Does the description disclose side effects, auth requirements, rate limits, or destructive behavior?

With no annotations provided, the description carries the full burden of behavioral disclosure. While 'Delete' implies destruction, it fails to clarify if the operation is permanent, what happens to items contained in the cart, or whether it triggers cancellation of associated orders. No mention of required permissions or reversibility.

Agents need to know what a tool does to the world before calling it. Descriptions should go beyond structured annotations to explain consequences.

Conciseness4/5

Is the description appropriately sized, front-loaded, and free of redundancy?

Extremely concise at four words with no redundancy. However, for a destructive operation, this brevity borders on under-specification; nonetheless, the sentence earns its place and is appropriately front-loaded.

Shorter descriptions cost fewer tokens and are easier for agents to parse. Every sentence should earn its place.

Completeness2/5

Given the tool's complexity, does the description cover enough for an agent to succeed on first attempt?

Inadequate for a destructive operation with no annotations and no output schema. The description omits critical safety context such as permanence, side effects on cart items, or relationship to the order creation workflow (given sibling tools like create_order and confirm_payment).

Complex tools with many parameters or behaviors need more documentation. Simple tools need less. This dimension scales expectations accordingly.

Parameters3/5

Does the description clarify parameter syntax, constraints, interactions, or defaults beyond what the schema provides?

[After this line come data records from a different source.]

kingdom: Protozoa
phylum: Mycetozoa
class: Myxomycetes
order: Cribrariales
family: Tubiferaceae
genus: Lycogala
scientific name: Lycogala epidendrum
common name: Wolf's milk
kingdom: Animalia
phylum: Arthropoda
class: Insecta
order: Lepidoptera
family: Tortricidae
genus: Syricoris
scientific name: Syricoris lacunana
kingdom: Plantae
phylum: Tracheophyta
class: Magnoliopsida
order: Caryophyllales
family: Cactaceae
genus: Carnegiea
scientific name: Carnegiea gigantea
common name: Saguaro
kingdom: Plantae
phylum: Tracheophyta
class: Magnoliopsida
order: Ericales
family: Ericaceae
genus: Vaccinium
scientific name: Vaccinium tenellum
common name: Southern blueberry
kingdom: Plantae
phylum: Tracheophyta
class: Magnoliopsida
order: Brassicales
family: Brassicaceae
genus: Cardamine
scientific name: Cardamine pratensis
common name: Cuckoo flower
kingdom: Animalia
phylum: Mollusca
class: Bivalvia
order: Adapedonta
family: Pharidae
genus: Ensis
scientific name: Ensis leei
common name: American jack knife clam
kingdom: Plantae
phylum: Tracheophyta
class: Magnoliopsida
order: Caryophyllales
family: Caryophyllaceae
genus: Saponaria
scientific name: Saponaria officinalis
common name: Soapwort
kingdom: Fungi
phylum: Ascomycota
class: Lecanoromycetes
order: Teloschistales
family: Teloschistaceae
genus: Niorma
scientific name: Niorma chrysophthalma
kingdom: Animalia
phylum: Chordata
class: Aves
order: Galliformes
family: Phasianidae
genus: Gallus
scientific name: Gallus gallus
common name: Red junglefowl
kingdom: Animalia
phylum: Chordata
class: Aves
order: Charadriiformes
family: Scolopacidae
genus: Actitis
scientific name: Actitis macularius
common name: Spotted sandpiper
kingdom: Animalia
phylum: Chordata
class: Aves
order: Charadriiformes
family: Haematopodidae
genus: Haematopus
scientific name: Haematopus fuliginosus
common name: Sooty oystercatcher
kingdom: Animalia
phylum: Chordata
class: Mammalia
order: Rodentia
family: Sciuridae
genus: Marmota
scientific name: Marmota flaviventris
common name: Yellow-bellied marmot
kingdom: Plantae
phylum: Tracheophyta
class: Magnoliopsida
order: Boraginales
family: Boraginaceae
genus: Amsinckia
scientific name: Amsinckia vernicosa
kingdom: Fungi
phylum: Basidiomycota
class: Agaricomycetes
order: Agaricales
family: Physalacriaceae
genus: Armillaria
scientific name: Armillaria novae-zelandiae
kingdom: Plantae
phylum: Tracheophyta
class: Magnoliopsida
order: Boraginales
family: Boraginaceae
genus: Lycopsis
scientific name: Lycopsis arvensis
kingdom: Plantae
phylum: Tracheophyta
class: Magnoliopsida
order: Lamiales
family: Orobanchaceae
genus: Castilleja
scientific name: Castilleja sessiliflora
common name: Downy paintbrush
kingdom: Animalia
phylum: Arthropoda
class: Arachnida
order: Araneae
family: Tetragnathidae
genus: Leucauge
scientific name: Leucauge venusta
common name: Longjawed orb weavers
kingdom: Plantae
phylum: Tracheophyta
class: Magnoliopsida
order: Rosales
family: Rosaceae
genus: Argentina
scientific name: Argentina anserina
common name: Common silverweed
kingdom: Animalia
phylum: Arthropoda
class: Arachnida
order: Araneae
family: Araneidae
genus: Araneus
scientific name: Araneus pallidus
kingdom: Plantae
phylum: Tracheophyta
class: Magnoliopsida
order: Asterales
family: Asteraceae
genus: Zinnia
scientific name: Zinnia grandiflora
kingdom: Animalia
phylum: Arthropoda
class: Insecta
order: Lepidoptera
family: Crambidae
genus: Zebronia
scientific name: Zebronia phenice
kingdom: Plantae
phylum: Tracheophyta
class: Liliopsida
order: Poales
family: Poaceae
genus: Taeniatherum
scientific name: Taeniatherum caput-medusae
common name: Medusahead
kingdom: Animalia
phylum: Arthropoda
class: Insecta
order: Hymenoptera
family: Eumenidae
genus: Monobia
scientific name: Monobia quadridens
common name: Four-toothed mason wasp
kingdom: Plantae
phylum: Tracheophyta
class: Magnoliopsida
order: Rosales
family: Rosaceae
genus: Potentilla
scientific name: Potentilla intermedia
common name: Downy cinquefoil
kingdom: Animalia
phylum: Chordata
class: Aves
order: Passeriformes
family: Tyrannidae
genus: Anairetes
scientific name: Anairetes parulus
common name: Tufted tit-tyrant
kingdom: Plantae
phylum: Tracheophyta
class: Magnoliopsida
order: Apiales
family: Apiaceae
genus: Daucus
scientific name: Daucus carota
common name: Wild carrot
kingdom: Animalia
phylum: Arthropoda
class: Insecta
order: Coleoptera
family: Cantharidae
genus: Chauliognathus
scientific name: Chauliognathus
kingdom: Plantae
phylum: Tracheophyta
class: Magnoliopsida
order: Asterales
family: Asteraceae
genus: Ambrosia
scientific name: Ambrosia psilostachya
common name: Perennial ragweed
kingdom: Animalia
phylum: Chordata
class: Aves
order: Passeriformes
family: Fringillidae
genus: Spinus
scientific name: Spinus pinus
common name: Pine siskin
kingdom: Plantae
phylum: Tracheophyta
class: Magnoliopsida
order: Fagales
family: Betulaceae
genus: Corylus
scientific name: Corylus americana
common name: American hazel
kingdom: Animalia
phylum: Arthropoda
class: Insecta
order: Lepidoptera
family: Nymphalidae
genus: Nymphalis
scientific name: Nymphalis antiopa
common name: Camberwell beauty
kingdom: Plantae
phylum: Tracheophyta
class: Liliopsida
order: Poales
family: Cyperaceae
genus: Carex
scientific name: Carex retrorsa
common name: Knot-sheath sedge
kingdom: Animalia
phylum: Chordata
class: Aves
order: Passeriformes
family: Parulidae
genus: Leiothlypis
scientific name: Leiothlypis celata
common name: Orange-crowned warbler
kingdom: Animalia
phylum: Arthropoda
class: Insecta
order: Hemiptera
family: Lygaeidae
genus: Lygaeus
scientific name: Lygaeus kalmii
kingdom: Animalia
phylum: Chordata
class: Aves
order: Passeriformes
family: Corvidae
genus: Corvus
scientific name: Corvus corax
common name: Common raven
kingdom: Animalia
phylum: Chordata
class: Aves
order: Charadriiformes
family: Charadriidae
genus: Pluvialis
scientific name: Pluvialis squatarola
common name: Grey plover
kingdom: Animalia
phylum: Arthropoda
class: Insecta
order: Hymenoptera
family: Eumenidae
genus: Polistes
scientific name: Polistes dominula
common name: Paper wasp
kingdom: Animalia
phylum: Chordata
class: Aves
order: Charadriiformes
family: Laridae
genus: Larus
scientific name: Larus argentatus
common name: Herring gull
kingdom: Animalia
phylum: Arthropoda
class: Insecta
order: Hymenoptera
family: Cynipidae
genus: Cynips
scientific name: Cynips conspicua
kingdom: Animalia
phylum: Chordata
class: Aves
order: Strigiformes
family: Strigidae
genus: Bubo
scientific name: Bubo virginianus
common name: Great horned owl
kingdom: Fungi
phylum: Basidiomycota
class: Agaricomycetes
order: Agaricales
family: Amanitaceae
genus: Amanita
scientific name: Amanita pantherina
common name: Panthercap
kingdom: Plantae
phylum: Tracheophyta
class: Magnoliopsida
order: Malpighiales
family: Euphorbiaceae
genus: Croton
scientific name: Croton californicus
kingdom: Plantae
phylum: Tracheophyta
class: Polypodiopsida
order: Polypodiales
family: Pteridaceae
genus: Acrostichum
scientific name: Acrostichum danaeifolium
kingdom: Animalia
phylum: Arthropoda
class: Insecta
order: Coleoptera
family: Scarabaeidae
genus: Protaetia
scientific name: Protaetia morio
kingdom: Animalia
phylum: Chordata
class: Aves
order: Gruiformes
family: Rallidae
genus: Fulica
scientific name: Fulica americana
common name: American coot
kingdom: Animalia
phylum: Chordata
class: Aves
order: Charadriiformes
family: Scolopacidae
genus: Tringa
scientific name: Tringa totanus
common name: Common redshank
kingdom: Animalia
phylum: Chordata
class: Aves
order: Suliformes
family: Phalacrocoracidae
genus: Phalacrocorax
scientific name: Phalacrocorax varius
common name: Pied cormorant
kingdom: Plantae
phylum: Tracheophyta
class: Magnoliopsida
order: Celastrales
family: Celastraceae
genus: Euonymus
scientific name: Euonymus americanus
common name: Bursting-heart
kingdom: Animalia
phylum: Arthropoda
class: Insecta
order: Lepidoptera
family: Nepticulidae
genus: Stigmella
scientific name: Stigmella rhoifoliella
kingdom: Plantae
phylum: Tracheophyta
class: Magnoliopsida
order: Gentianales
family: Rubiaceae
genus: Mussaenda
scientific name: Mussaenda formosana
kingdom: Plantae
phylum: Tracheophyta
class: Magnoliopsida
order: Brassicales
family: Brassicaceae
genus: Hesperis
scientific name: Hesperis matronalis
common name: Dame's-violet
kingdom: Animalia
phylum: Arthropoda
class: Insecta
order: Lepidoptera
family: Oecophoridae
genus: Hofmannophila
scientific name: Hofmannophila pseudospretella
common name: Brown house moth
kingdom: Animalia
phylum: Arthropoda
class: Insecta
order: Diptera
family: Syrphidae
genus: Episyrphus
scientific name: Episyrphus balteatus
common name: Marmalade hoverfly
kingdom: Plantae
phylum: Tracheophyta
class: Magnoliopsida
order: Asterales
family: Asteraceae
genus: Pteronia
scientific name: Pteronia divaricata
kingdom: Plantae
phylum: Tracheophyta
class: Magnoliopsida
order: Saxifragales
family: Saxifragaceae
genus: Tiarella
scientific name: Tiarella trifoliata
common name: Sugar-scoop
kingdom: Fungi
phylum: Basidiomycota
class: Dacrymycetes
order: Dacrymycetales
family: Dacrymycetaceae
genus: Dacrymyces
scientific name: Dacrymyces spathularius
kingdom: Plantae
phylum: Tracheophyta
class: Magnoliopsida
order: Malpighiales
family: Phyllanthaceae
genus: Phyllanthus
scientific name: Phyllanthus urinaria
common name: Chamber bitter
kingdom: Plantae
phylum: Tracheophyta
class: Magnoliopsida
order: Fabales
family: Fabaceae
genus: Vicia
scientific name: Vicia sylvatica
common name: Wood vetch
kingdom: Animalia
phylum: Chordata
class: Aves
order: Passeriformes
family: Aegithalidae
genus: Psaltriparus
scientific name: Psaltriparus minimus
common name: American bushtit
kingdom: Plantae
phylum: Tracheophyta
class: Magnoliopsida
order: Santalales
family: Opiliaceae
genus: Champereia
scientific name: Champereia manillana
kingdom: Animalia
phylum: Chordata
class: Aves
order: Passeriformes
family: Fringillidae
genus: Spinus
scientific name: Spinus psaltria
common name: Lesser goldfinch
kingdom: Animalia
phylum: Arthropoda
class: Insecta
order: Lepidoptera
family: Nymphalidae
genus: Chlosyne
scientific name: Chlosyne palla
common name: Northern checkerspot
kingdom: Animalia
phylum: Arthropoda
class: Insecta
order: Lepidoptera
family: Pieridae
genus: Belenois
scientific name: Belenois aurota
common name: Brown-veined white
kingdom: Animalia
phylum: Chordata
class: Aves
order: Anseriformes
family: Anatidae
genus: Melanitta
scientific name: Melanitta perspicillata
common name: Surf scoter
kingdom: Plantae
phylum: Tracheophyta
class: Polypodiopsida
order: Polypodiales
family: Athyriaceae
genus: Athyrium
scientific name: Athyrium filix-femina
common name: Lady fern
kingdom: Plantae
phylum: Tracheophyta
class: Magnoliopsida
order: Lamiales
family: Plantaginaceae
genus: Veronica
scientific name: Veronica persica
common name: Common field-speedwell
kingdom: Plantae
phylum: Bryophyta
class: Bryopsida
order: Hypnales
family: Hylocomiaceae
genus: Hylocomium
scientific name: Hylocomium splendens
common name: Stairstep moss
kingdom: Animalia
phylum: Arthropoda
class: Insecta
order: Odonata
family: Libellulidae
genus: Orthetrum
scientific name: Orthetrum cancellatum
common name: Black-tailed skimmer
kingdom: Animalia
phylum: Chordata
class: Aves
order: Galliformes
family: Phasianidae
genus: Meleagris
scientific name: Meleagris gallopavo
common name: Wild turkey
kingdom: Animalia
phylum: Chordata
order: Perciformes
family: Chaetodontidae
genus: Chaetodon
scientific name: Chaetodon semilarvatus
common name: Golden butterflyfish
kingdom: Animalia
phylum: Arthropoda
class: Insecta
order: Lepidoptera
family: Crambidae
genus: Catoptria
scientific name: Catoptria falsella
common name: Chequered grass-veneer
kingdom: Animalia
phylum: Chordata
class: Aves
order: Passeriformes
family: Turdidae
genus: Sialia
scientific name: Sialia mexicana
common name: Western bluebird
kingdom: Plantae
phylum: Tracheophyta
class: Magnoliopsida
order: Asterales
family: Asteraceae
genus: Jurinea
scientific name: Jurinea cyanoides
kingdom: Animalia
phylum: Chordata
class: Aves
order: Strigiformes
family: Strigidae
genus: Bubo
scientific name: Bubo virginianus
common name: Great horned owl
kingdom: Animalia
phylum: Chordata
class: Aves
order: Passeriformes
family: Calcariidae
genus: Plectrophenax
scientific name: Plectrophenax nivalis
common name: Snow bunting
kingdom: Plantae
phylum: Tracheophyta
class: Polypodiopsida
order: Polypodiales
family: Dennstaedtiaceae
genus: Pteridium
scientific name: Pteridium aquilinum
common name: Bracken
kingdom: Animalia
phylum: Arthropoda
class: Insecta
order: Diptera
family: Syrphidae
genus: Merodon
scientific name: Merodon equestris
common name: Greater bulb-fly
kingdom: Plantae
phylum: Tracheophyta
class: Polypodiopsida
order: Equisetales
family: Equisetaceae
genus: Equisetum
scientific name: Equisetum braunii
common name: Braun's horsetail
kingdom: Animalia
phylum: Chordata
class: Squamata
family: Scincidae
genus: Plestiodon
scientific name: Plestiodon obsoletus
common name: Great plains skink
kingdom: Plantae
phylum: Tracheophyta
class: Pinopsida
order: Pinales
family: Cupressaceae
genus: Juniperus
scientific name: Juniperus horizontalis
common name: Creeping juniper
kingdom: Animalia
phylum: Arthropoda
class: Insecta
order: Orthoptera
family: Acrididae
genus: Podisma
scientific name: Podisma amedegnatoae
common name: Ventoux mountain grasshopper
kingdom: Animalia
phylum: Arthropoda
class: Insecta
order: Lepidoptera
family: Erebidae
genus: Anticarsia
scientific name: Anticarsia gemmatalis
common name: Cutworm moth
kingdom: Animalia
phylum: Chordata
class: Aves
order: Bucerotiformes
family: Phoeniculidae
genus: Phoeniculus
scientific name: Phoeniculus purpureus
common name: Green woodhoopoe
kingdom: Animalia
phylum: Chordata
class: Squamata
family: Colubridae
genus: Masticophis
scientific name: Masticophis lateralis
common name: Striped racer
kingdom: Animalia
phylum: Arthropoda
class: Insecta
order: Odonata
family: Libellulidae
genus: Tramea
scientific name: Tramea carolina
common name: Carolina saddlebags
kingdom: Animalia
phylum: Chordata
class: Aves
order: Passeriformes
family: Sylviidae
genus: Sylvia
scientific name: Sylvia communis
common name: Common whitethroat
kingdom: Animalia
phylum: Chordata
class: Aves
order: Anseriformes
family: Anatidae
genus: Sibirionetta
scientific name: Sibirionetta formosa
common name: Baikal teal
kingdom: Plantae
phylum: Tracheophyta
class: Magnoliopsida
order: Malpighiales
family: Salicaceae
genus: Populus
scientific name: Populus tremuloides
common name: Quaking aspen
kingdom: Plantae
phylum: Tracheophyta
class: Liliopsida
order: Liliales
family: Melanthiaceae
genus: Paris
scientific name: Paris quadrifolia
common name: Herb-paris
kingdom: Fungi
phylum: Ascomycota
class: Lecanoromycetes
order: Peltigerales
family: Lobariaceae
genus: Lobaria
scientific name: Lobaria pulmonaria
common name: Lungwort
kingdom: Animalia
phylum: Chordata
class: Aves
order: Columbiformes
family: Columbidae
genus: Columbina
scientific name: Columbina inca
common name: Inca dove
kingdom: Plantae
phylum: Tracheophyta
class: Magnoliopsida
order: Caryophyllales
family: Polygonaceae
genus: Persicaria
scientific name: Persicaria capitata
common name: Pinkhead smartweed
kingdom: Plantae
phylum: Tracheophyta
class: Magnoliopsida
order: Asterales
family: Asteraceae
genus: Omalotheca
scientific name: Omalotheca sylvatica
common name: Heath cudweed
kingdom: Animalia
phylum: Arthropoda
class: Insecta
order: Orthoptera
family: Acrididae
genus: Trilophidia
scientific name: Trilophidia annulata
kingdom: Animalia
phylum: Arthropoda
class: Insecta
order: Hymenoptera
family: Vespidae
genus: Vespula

The input schema has 100% description coverage for the 'id' parameter ('Public key ID of the cart'). The description adds no additional parameter context, but with complete schema coverage, the baseline score of 3 is appropriate.

Input schemas describe structure but not intent. Descriptions should explain non-obvious parameter relationships and valid value ranges.

Purpose4/5

Does the description clearly state what the tool does and how it differs from similar tools?

The description uses a specific verb ('Delete') and resource ('shopping cart'), making the basic purpose immediately clear. It implicitly distinguishes from siblings like get_cart (read) and create_cart (write), though it does not explicitly differentiate from remove_listing or clarify the cart vs. order lifecycle.

Agents choose between tools based on descriptions. A clear purpose with a specific verb and resource helps agents select the right tool.

Usage Guidelines2/5

Does the description explain when to use this tool, when not to, or what alternatives exist?

No guidance provided on when to use this versus alternatives (e.g., whether to use this for abandoned carts versus cancelling active orders), nor are prerequisites stated (e.g., whether the cart must be empty or if it affects pending checkouts).

Agents often have multiple tools that could apply. Explicit usage guidance like "use X instead of Y when Z" prevents misuse.